Certains n’hésitent pas à débourser jusqu’à 1600 euros pour s’offrir un spécimen. Les tortues terrestres du genre Testudo sont les coqueluches de collectionneurs. Elles sont aussi en voie de disparition. Depuis des décennies, une des menaces qui pèse sur ces espèces est un herpèsvirus – le TeHV-3 – qui les décime. Cela commence par un écoulement nasal. Cela finit par une infection de tous les organes vitaux, de la rate au cerveau. Au bout d’une vingtaine de jours, la plupart de ces tortues succombent et celles qui survivent deviennent des “porteuses asymptomatiques” qui restent contagieuses toute leur vie durant. Ironie de l’histoire : les dispendieux amoureux de ces reptiles ont sans doute contribué à propager le virus beaucoup plus rapidement que s’il avait évolué naturellement…
Jusqu’à présent, peu de scientifiques s’étaient penchés sur le TeHV-3. Et encore moins les industries pharmaceutiques : la problématique est bien trop confidentielle pour intéresser l’industrie. Passionné par les nouveaux animaux de compagnie, Frédéric Gandar a malgré tout décidé d’en faire le sujet de sa thèse.
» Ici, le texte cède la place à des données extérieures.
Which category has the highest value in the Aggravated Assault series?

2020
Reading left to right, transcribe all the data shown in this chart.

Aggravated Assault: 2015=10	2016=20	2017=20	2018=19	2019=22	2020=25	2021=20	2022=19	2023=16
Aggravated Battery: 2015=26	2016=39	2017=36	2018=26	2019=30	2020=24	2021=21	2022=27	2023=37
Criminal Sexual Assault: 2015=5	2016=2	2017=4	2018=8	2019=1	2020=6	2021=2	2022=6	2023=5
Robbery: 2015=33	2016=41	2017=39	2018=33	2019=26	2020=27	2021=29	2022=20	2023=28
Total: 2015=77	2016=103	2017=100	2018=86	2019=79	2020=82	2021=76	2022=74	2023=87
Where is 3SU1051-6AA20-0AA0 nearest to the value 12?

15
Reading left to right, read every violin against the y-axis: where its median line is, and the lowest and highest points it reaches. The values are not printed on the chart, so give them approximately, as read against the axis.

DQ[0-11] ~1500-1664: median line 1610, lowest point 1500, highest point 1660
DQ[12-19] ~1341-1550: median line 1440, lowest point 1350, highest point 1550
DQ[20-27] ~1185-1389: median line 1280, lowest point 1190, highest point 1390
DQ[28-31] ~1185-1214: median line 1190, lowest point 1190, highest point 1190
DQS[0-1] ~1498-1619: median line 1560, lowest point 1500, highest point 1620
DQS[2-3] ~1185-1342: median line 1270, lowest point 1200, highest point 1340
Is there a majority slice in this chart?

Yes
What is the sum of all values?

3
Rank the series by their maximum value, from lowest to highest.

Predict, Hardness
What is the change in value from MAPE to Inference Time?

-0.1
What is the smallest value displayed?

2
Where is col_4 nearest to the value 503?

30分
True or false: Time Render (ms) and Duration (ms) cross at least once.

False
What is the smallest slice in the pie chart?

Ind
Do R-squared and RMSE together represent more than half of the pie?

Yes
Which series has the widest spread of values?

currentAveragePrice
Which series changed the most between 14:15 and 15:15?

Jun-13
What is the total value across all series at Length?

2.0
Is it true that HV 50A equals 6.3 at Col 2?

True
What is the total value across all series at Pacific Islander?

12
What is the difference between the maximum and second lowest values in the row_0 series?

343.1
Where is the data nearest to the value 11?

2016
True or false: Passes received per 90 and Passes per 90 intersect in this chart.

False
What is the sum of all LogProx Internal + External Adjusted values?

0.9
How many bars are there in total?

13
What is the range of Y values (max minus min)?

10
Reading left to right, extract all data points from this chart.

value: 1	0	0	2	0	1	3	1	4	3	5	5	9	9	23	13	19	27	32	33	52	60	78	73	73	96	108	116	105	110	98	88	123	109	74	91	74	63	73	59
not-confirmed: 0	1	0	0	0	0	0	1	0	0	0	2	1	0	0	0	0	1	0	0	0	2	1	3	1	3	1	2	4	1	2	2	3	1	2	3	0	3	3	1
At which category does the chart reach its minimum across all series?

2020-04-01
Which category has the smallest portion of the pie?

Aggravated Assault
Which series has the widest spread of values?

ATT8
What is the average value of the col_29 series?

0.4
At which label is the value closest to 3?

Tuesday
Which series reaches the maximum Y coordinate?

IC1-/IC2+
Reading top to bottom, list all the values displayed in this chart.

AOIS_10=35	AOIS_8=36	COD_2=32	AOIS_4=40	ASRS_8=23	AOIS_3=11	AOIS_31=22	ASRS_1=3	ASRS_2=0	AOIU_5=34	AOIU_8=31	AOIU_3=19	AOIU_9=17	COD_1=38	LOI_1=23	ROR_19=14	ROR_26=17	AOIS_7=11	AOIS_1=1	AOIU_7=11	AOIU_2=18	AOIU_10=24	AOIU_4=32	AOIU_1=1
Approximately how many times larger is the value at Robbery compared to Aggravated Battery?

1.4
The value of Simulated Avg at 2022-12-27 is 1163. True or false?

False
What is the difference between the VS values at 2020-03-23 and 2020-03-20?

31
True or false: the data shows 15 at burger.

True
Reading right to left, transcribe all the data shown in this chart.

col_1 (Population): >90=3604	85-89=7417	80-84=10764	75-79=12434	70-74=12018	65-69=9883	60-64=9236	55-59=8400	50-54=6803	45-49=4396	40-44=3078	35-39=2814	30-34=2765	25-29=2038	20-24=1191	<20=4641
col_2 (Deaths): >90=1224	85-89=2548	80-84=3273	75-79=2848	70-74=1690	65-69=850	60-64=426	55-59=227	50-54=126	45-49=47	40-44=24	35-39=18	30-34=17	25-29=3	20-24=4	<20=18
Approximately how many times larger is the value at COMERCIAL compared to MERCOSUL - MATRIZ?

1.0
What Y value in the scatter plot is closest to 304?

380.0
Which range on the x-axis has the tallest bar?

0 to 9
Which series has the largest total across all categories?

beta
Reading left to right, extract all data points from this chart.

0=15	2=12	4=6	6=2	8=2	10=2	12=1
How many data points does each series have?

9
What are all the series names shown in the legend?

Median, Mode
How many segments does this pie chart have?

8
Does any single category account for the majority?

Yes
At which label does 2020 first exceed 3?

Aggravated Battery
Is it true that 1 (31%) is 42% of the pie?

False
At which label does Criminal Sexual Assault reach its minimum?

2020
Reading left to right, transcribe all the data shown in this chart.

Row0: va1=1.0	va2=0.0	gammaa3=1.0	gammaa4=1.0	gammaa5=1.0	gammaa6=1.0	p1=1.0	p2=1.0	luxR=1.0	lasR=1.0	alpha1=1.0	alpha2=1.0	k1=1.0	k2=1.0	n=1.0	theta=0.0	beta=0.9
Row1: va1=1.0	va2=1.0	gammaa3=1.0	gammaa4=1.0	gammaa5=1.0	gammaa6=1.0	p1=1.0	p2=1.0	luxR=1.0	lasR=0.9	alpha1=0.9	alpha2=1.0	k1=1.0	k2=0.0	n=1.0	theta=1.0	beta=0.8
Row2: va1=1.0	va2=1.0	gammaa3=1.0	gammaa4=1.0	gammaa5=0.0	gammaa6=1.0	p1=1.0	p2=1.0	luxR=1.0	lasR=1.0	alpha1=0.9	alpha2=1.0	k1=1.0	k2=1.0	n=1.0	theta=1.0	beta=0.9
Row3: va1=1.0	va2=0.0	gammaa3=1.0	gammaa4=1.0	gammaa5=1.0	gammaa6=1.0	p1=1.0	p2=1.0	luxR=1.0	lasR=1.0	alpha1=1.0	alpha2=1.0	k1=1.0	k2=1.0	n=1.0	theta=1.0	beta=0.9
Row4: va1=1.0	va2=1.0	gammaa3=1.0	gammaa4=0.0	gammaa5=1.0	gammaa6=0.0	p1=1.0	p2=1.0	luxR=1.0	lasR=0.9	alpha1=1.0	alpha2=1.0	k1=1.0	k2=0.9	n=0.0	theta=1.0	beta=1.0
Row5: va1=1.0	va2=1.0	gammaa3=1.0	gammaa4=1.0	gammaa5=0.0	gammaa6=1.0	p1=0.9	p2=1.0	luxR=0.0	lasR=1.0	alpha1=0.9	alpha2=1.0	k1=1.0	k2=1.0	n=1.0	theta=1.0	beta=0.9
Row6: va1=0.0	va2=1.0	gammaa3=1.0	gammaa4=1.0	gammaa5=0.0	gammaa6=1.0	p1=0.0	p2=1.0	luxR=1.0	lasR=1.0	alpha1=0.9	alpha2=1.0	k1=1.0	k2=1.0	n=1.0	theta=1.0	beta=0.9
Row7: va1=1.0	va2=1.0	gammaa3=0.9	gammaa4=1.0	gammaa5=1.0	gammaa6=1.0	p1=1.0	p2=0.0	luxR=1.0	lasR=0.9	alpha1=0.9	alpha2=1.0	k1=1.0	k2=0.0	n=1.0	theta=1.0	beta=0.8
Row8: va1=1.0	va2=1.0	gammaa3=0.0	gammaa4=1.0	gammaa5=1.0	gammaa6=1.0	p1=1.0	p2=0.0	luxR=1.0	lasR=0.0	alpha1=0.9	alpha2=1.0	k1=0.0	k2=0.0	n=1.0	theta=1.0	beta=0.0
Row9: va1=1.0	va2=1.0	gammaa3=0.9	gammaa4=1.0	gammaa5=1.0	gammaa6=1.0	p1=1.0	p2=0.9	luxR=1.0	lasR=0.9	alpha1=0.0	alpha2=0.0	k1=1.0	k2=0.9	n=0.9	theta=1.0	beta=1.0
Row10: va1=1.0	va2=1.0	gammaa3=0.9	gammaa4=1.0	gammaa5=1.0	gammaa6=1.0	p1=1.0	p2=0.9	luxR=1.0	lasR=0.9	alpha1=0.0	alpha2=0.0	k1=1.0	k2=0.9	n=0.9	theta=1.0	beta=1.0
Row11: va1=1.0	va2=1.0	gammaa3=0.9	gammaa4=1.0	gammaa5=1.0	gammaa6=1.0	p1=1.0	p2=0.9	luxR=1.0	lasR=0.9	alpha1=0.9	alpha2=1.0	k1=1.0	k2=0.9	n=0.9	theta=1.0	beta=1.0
Bien lui en a pris : les résultats de ses recherches viennent d’être publiés à la “une” de la prestigieuse revue Journal of Virology. « Ce n’était pas gagné, sourit son promoteur de thèse, Alain Vanderplasschen, professeur d’immunologie à la faculté de Médecine vétérinaire. Cela rend la prouesse d’autant plus belle. »

Mic mac

TortueC’était d’autant moins gagné qu’au départ, les recherches pataugeaient. Le génome de la souche que l’équipe avait séquencé ne livrait aucun résultat. Jusqu’à ce qu’elle comprenne que ce qu’elle avait sous les yeux était en réalité un mélange de trois souches “délétées”, à qui il manquait une large portion du génome. Pourtant, même dépourvues de 12 000 à 22 000 paires de base, elles continuaient de se multiplier et pour au moins une d’entre elles à tuer les tortues.
Frédéric Gandar a tenté de séparer ces trois souches, afin de les étudier. Il semblerait que l’une d’entre elles puisse servir de vaccin. En effet, une de ces souches, une fois injectée, pourrait provoquer une réponse de la part du système immunitaire de la tortue, sans la tuer, et donc in fine la protéger. Des tests plus approfondis vont être menés et on saura, en 2016, si le vaccin est acquis.
Parallèlement, le chercheur a mis le doigt sur une nouvelle structure de génome ! Jusqu’à présent, les 250 génomes d’herpèsvirus recensés se répartissaient entre six structures génomiques établies. Mais l’herpèsvirus de la tortue, lui, n’entrait dans aucune de ces catégories. En réalité, il constitue un septième modèle. « Les ouvrages de référence en virologie vont devoir être modifiés. Qui aurait pu croire qu’un virus de tortue allait révéler cela ? », s’enthousiasme le Pr Alain Vanderplasschen.

Poupée russe

Les révélations n’étaient pourtant pas terminées. Frédéric Gandar a remarqué que le TeHV-3 avait réussi une “belle” prouesse : celui d’avoir volé à son hôte une interleukine 10, une molécule qui signale au système immunitaire qu’il doit cesser de réagir à une inflammation lorsque la situation s’est améliorée. « Du coup, quand le virus se multiplie, le système immunitaire veut s’emballer mais cette protéine lui intime un contre-ordre. » Un phénomène déjà connu chez d’autres herpès, mais qui n’avait par contre jamais été décrit au sein de cette sous-famille. Encore plus surprenant : la structure de cette interleukine 10 est presque trait pour trait la même que celle de l’homme. Cette molécule remonterait donc à l’ancêtre commun entre l’homme et la tortue.

Enfin, en comparant cette fois ce virus à un herpèsvirus qui affecte les tortues marines, l’équipe de chercheurs a remarqué que les deux étaient similaires. Logique ? Pas tant que ça. Car si les tortues terrestres et aquatiques se ressemblent extérieurement, elles sont en réalité devenues très éloignées sur le plan génétique. Plus qu’un cheval le serait d’une baleine. Le fait que leurs virus respectifs soient comparables prouve qu’ils ont une origine ancestrale commune et qu’ils ont co-évolué avec leur hôte respectif. « L’ensemble de ces découvertes justifie amplement la première page du Journal of Virology», se réjouit Alain Vanderplasschen. Comme quoi, en sciences comme ailleurs, mieux vaut se méfier des apparences : une thématique peu attractive peut donner lieu à d’importants résultats.